In the wake of the FBI’s search at Mar-a-Lago, Donald Trump’s Republican allies have come up with a wide variety of defenses, none of which have proven effective. But among the most frequently referenced talking points is that the former president may not have been personally responsible for bringing highly classified materials to his glorified country club.

After all, the argument goes, Trump was busy with his coup in early January 2021. It’s not as if he had time to personally review secret documents, picking and choosing which ones he intended to abscond with on his way out the door.

Part of the problem with this defense is that it doesn’t explain why the Republican kept the highly classified materials after officials practically begged the former president to follow the law.
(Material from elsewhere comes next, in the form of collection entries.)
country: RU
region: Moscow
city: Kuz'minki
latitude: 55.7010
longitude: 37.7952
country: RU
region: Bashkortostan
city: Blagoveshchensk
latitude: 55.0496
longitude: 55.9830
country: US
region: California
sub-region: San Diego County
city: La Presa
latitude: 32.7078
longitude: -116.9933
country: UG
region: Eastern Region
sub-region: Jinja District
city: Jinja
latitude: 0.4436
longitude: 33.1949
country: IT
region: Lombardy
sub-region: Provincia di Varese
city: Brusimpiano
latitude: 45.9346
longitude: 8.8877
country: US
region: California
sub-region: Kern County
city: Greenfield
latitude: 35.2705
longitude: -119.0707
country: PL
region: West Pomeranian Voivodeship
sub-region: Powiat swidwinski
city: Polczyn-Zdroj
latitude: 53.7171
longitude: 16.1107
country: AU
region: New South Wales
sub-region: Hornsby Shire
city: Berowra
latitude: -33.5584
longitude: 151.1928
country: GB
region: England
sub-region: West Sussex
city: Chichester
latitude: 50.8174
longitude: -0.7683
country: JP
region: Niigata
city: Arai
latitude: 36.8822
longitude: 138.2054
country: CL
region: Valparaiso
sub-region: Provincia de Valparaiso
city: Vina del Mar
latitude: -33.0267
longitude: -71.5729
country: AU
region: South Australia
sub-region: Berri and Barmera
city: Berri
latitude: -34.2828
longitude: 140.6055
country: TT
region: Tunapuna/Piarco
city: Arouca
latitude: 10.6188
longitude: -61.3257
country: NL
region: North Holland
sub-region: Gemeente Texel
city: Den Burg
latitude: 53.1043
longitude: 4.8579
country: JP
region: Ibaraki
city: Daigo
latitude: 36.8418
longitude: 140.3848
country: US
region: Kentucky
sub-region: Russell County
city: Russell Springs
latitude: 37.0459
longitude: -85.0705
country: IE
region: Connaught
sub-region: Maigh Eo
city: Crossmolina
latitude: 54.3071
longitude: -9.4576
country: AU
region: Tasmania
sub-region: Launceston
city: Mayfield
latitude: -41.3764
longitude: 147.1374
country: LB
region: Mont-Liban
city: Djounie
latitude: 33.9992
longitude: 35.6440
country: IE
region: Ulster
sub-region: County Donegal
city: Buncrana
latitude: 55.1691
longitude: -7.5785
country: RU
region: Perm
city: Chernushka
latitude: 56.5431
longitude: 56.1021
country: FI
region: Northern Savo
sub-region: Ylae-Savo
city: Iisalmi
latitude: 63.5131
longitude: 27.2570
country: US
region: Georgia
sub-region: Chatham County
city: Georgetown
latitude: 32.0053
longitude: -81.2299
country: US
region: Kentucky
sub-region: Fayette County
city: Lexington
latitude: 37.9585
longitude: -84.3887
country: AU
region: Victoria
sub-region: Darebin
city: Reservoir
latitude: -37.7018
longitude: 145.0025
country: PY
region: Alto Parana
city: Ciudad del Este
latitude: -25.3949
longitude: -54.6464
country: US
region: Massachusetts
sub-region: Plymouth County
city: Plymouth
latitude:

But just as important is what we’re learning about Trump’s direct, personal and hands-on role in the larger process.

The New York Times reported this week, for example, that late last year, under pressure to return the secrets he wasn’t supposed to have, Trump “went through the boxes himself,” deciding which classified materials he felt most entitled to, federal laws and national security interests be damned. The Washington Post published a related report overnight:

As the fight with the Archives came to an uneasy conclusion, the FBI proceeded with interviews with others in Trump’s orbit, including valets and former White House staffers, people familiar with the interviews said. Agents were told that Trump was a pack rat who had been personally overseeing his collection of White House records since even before leaving Washington and had been reluctant to return anything.

The Post’s report, which has not been independently verified by MSNBC or NBC News, added that when it came to managing the boxes of sensitive materials at Mar-a-Lago, Trump “oversaw the process himself — and did so with great secrecy, declining to show some items even to top aides.”

The more the former president took a direct, hands-on role in keeping highly classified materials from the government, the more he’s personally responsible for this intensifying scandal — and the easier it is to dismiss some of the talking points his allies have peddled in desperation.

What’s more, this wasn’t the only revelation of note in the Post’s latest reporting.

These were highly meaningful secrets: “Some material recovered in the search is considered extraordinarily sensitive,” the article added, “two people familiar with the search said, because it could reveal carefully guarded secrets about U.S. intelligence-gathering methods. One of them said the information is ‘among the most sensitive secrets we hold.’”

Trump could’ve cleaned up this mess, but chose not to: “In a legal filing on Monday, Trump’s lawyers insisted that he had been cooperating with Justice Department requests,” the Post added. “In fact, however, the narrative they laid out, as well as other documents and interviews, show that Trump ignored multiple opportunities to quietly resolve the FBI concerns by handing over all classified material in his possession — including a grand jury subpoena that Trump’s team accepted May 11. Again and again, he reacted with a familiar mix of obstinance and outrage, causing some in his orbit to fear he was essentially daring the FBI to come after him.”

Trump’s surprised lawyers: Former White House deputy counsel Pat Philbin and John Eisenberg, another former deputy White House counsel, reportedly told officials they weren’t involved with the original packing of the documents and didn’t know what was in the Mar-a-Lago boxes. The Post added, “The FBI sought to interview Philbin about Trump’s handling of classified material, making him a potential witness in the probe.... Philbin and another adviser who was contacted by the Archives in April have told others that they had not been involved with the process and were surprised by the discovery of classified records.”

If it seems every day, the revelations about this scandal become noticeably more serious, it’s not your imagination.